In momenti particolarmente difficili, gli adulti, talvolta, faticano a trovare le parole giuste per confortare i più piccoli, ma una storia raccontata stretti stretti in un abbraccio può servire più di mille discorsi.

Come spiegare, per esempio, perché una persona cara è morta, se neppure da grandi, spesso, riusciamo a farcene una ragione?

Parlare attraverso metafore può avvicinare al magico mondo dei bambini, che non sempre hanno la capacità di comprendere davvero ciò che accade attorno a loro.

Ecco che, quindi, potrebbe rassicurare la fiaba di un bruco che diventa una splendida farfalla, dimostrando che in natura la vita non finisce mai, ma si trasforma.

Le fiabe possono aiutare a trattare, semplificandoli senza banalizzarli, temi delicati come la malattia, la violenza, la nascita di un fratellino, il bullismo, la diversità, i cambiamenti della vita, la paura dell’abbandono, le catastrofi naturali.

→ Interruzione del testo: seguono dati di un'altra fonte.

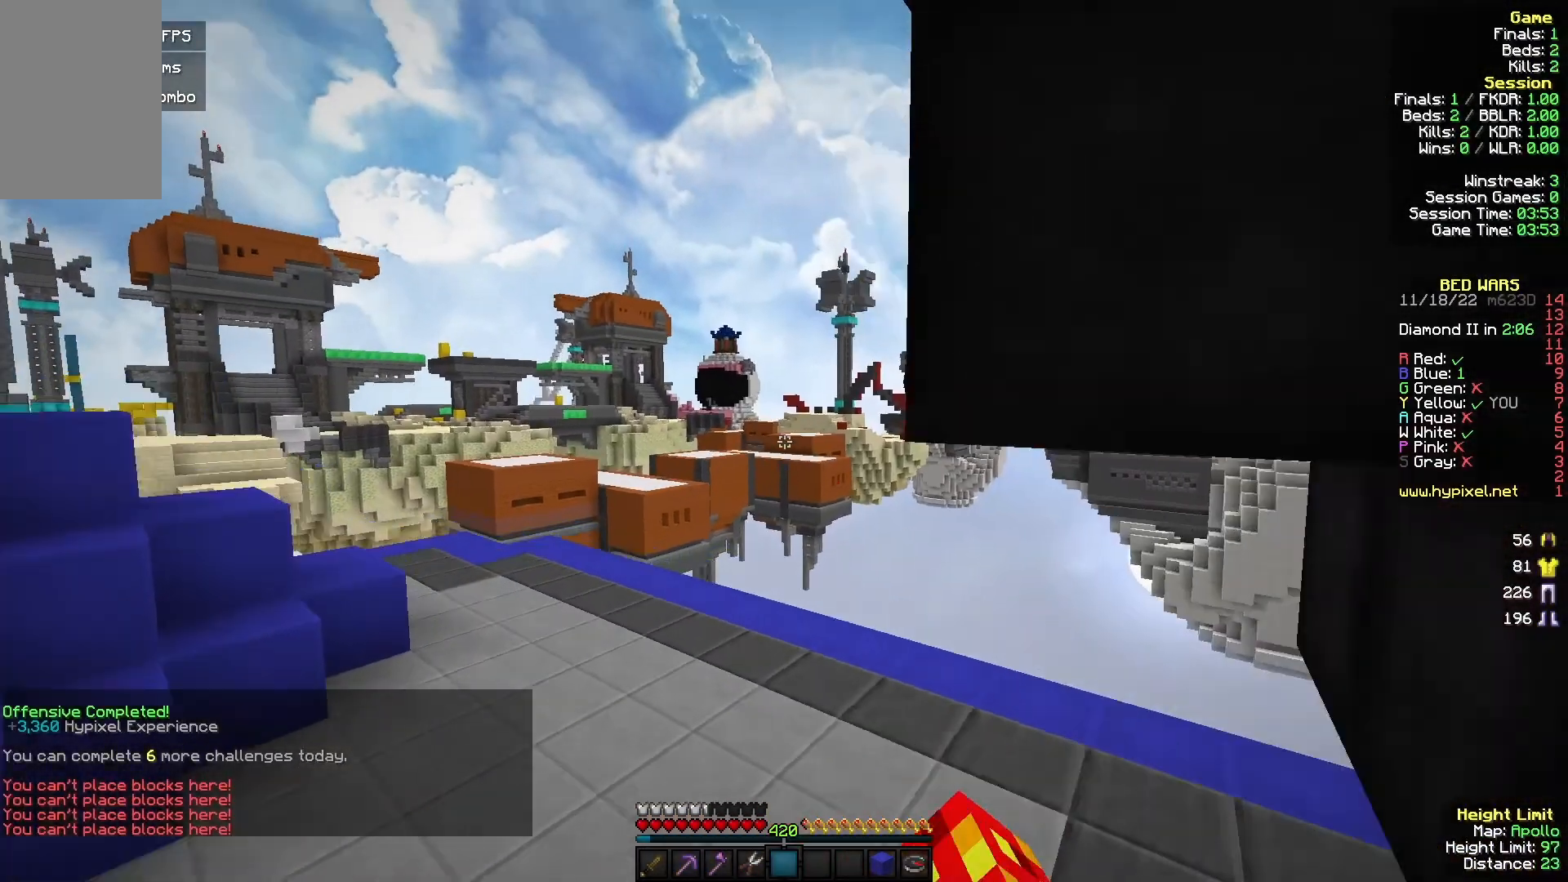
{"keys": ["w"], "mouse": ["left"], "events": [[133, "a", "down"], [233, "mouse_left", "up"], [267, "a", "up"], [333, "mouse_left", "down"]]}
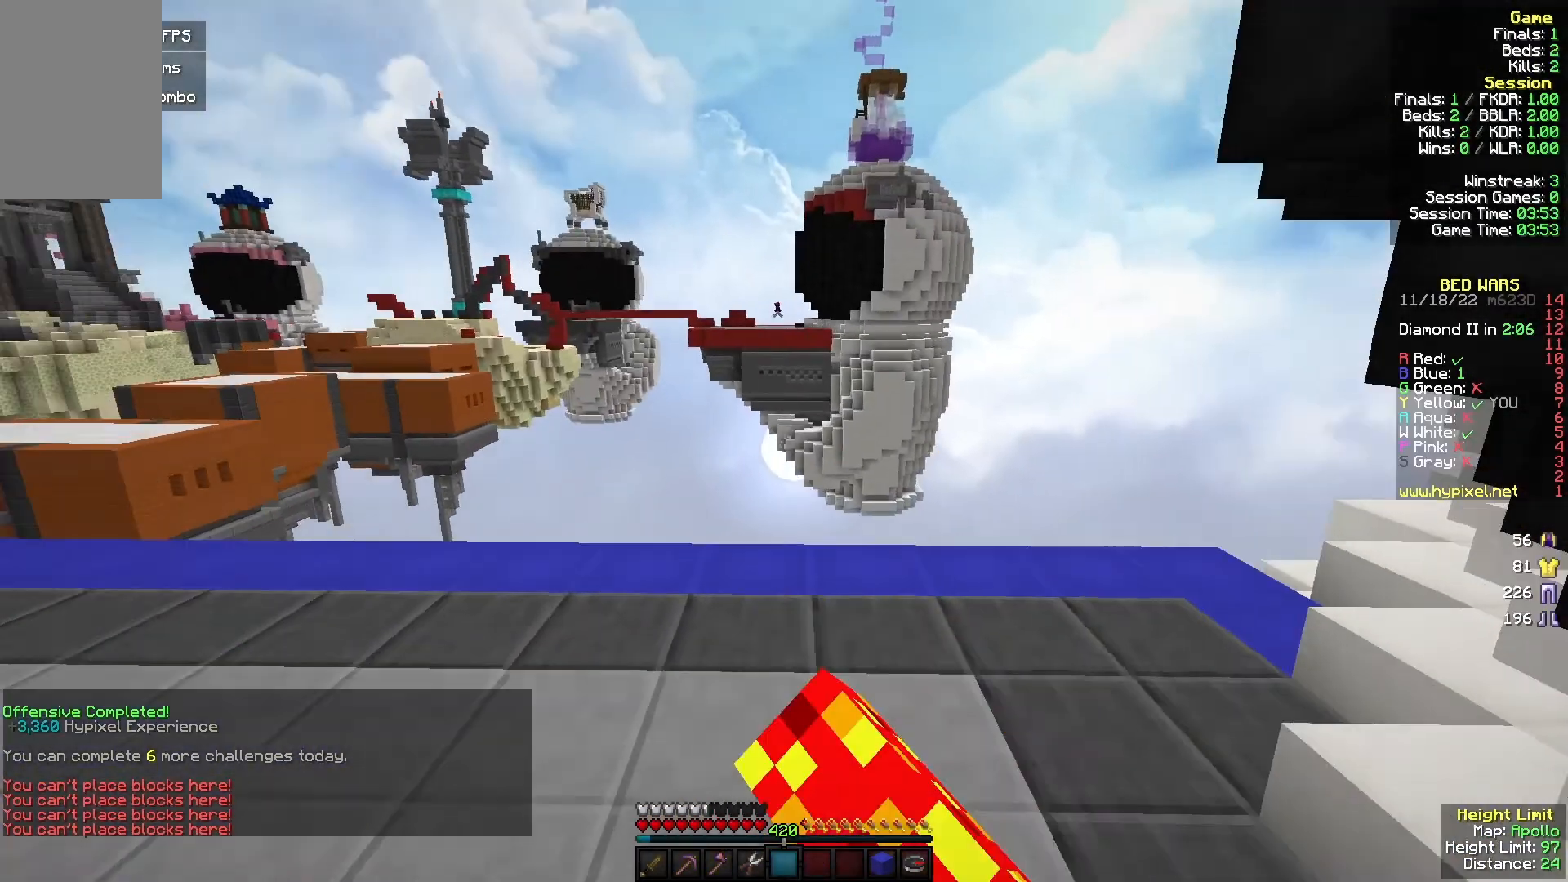
{"keys": ["w"], "mouse": ["left"], "events": []}
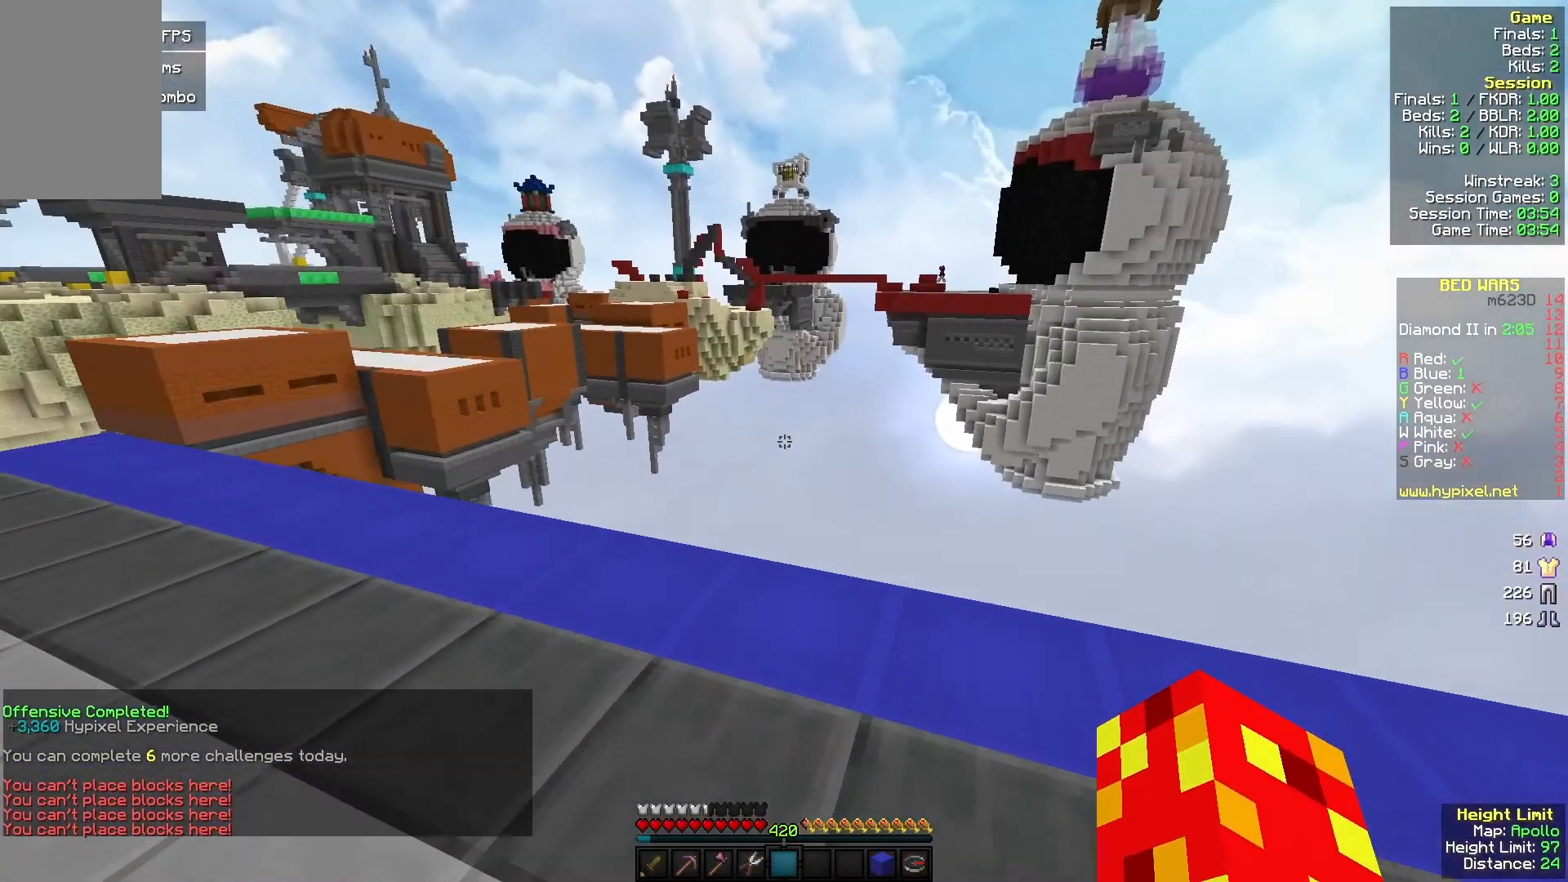
{"keys": ["w"], "mouse": ["left"], "events": []}
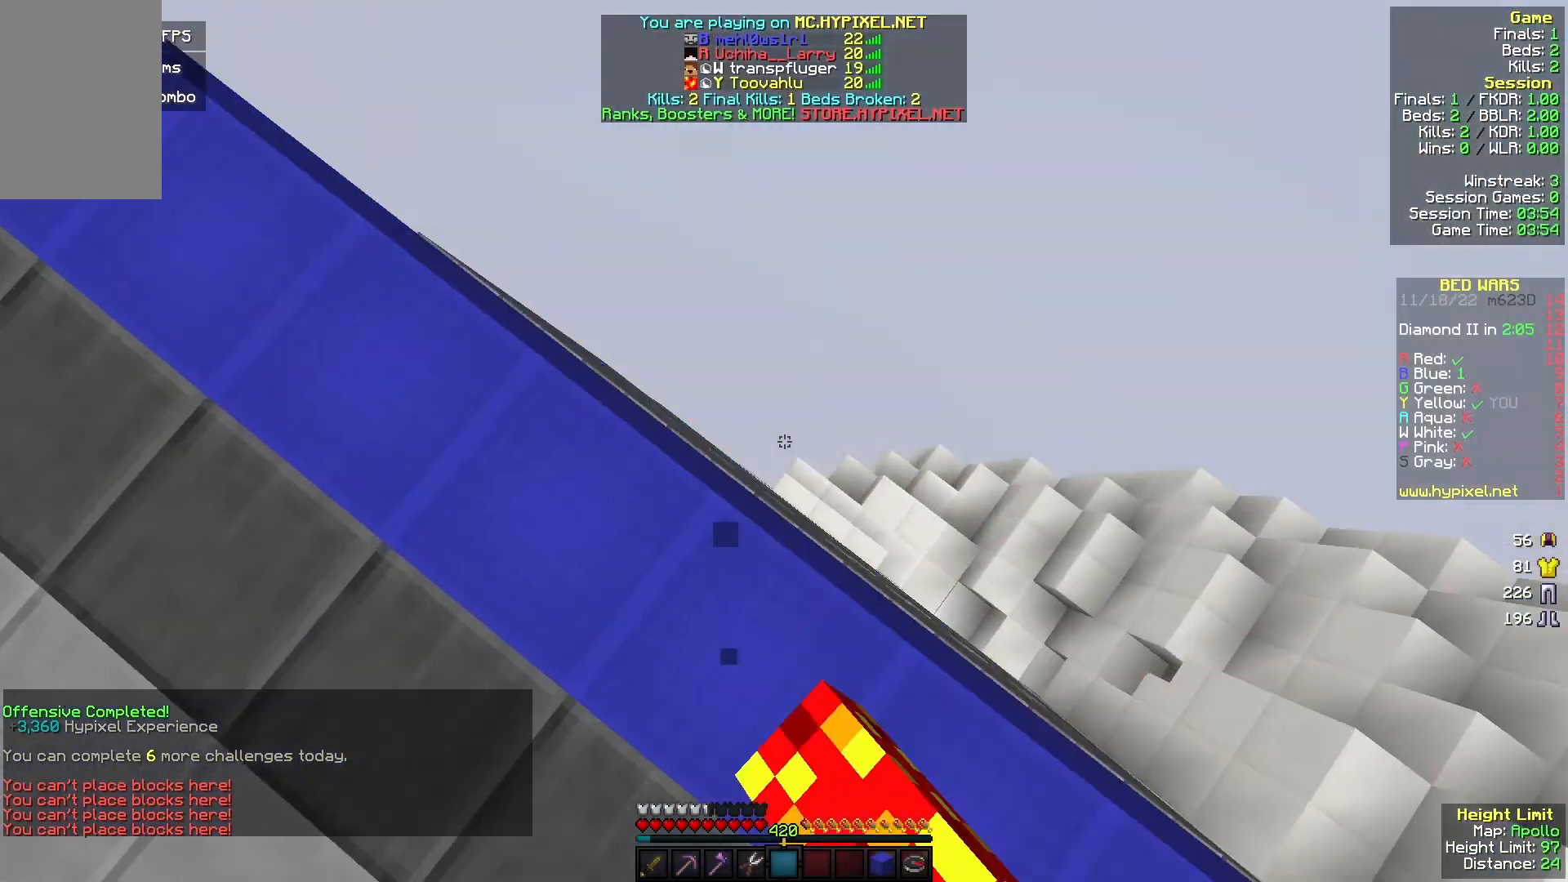
{"keys": [], "mouse": ["left"], "events": [[33, "d", "down"], [333, "d", "up"], [467, "w", "up"]]}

Un racconto può anche aiutare ad accettarsi per come si è, vincendo i propri complessi e convincendosi d’essere unici e speciali, anche se ci sente “diversi” , come il brutto anatroccolo della famosa favola.

Non tutti sono d’accordo a introdurre nelle favole temi come la morte, il dolore o la violenza, ma le fiabe sono una metafora della vita e come negare che nella vita ci sono anche momenti bui? Adeguandosi alla maturità e alla sensibilità del bambino, bisogna fargli comprendere che il Male esiste e va riconosciuto, ma evitando di spaventarlo.

Il bambino ha il diritto di guardare al futuro con fiducia e ottimismo, perciò, è giusto dargli sempre la possibilità di sperare in un lieto fine, con la consapevolezza che perfino le prove più dure della vita si possono superare.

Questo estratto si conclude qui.